De lijnen van de meetstoel die tijdens de ontginning op deze plek stond waren gericht op de toren van de Rooms-Katholieke Kerk van Kuinre en de Nederlands Hervormde Kerk van Blankenham. De landmeters verrichtten alle meetwerk dat te maken had met de aanleg en inrichting van de Noordoostpolder. De exacte coördinaten van de meetstoelen waren voor hen het ijkpunt bij het vastleggen van bijvoorbeeld het vaarten- en wegenpatroon in de nieuwe polder. Om de waterlozing te bespoedigen werden de vaarten, zijvaarten en tochten al onder water getrokken voordat de polder drooggevallen was. De loop van de kanalen was van tevoren tot in de kleinste details vastgesteld.

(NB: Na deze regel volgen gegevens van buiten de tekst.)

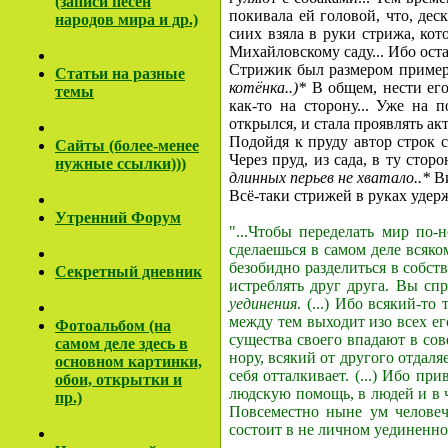
(записи песен
покивала ей головой, что, дес
народов мира и др.)
сиих взяла в руки стрижа, ко
Михайловскому саду... Ибо ост
Стрижик был размером примерн
Cтатьи на разные
котёнка..)*
В общем, нести его 
темы
как-то на сторону... Уже на 
открылся, и стала проявлять ак
Подойдя к пруду автор строк с
Сайты (более-менее
Через пруд, из сада, в ту стор
нужные ссылки)))
длинных перьев не хватало..*
Ви
Всё-таки стрижей в руках удерж
Утренний Форум
"...Чтобы переделать мир по-
сделаешься в самом деле всяк
безобидно разделиться в собств
Секретный дневник
истреблять друг друга. Вы спр
уединения
. (...) Ибо всякий-т
между тем выходит изо всех е
Фотоальбом (на
существа своего впадают в сов
самом деле здесь в
нору, всякий от другого отдаляе
основном картинки,
себя отталкивает. (...) Ибо п
обои, открытки и
людскую помощь, в людей и в ч
пр.)
Повсеместно ныне ум человеч
состоит в не личном уединенно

De landmeters maakten door middel van een sextant een bestek op vaste punten op de wal, d.w.z. zij bepaalden de hoek die de verbindingslijn met die hoek maakte met de lijn noord-zuid die dankzij het kompas aan boord nauwkeurig was vast te stellen. Hadden zij het punt gevonden dan maten zij ter controle de hoeken met een paar andere vaste meetpunten zoals de meetstoelen. Vervolgens werd op het gevonden punt een paal in de zeebodem geslagen. Zo werden lange rijen palen geslagen, palen die het tracé van de kanalen nauwkeurig aangaven. De schippers op de baggermolens kregen de punten waar de palen geslagen waren, aangegeven op hun kaarten. Zij hadden slechts de palen te volgen om te weten waar zij moesten baggeren.

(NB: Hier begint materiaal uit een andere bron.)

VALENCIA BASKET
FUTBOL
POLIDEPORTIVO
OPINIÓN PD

De opgebaggerde klei werd in onderlossers gestort, een drijvende stalen bak waarvan de bodem naar beneden toe kan openklappen. Vervolgens werd de klei gelost in een gebied met onvruchtbare zandbodem. Maar er werd ook zand opgehaald, daar had men ook een bestemming voor. Van tevoren was vastgesteld dat de dorpen op een zandbodem zouden komen, dat maakten heien overbodig. Nu waren de dorpen niet overal gepland op plekken waar de zandbodem aan het oppervlakte kwam. Daarom werd daar de klei weggebaggerd tot op het vaste zand en de zo ontstane kuilen werden volgestort met zand. Zo werd op de plek waar nu Emmeloord ligt de bodem weggebaggerd van 3,50 m tot 6,80 m onder NAP en bij Marknesse van 2,80 m tot 4,50 m beneden NAP. Het zandbed werd op die plekken opgehoogd tot een hoogte van 10 cm tot 100 cm boven het maaiveld.

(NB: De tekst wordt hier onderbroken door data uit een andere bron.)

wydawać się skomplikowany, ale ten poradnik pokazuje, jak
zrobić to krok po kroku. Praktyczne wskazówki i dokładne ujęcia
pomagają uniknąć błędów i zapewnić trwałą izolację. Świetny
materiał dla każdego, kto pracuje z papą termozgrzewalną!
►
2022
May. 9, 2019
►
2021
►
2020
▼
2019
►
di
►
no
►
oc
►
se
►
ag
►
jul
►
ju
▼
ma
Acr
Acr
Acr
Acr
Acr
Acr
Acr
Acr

Toen het laatste gat in de ringdijk gesloten was en de drassige grond boven water kwam te liggen werden de vaarten door de baggermolens opgeschoond. Het slib werd nu niet in bakken afgevoerd, maar via vloeigoten naar de kant van het kanaal. De landmeters gingen met sleden de drassige polder in om het nieuwe land in te meten. Later werden lichte tractoren gebruikt, de zogenaamde 'Bamse' een Volvo-trekker met rupsaandrijving. Met behulp van een theodoliet, een meetinstrument waarmee horizontale en verticale hoeken gemeten konden worden maar geen afstanden, en een boven het riet uitstekende stoel op de slede of 'Bamse' konden de landmeters de plaats, van bijvoorbeeld de as van een weg, ten opzichte van de verschillende meetstoelen bepalen.

Vanwege materiaalschaarste werden de meetstoelen na de oorlog afgebroken. Drie balken in het Kuinderbos was nog het enige wat restte van de stevig gebouwde houten constructie die daar ooit stond. De meetstoel is gereconstrueerd op basis van de nog aanwezige onderdelen. Landschapsbeheer Flevoland, Staatsbosbeheer en de vrienden van Schokland hebben samengewerkt aan deze reconstructie, die in 2000 gebouwd werd op de restanten van de originele meetstoel. Na ruim 20 jaar was de gereconstrueerde meetstoel aan vervanging toe. Om de cultuurhistorie te bewaren bouwden leerling boswachter Patrick Scholten en boswachter Richard Berkhoff samen met stagiaires van Staatsbosbeheer een nieuwe replica van de meetstoel. Op 29 mei 2021 verrichtte wethouder Wiemer Haagsma, die o.a. erfgoed in zijn portefeuille had, samen met boswachter Harco Bergman de opening door het signaal naast de meetstoel overeind te zetten. Met financiële ondersteuning van de gemeente kan het verhaal van de meetstoel verteld blijven worden. Bij de meetstoel staat een infopaneel die bezoekers en passanten uitleg geeft over de functie van meetstoelen.

Vanaf de parkeerplaats aan de Oosterringweg neemt u het schelpenpad richting Burcht. Na 200 m ligt de meetstoel aan de linkerkant.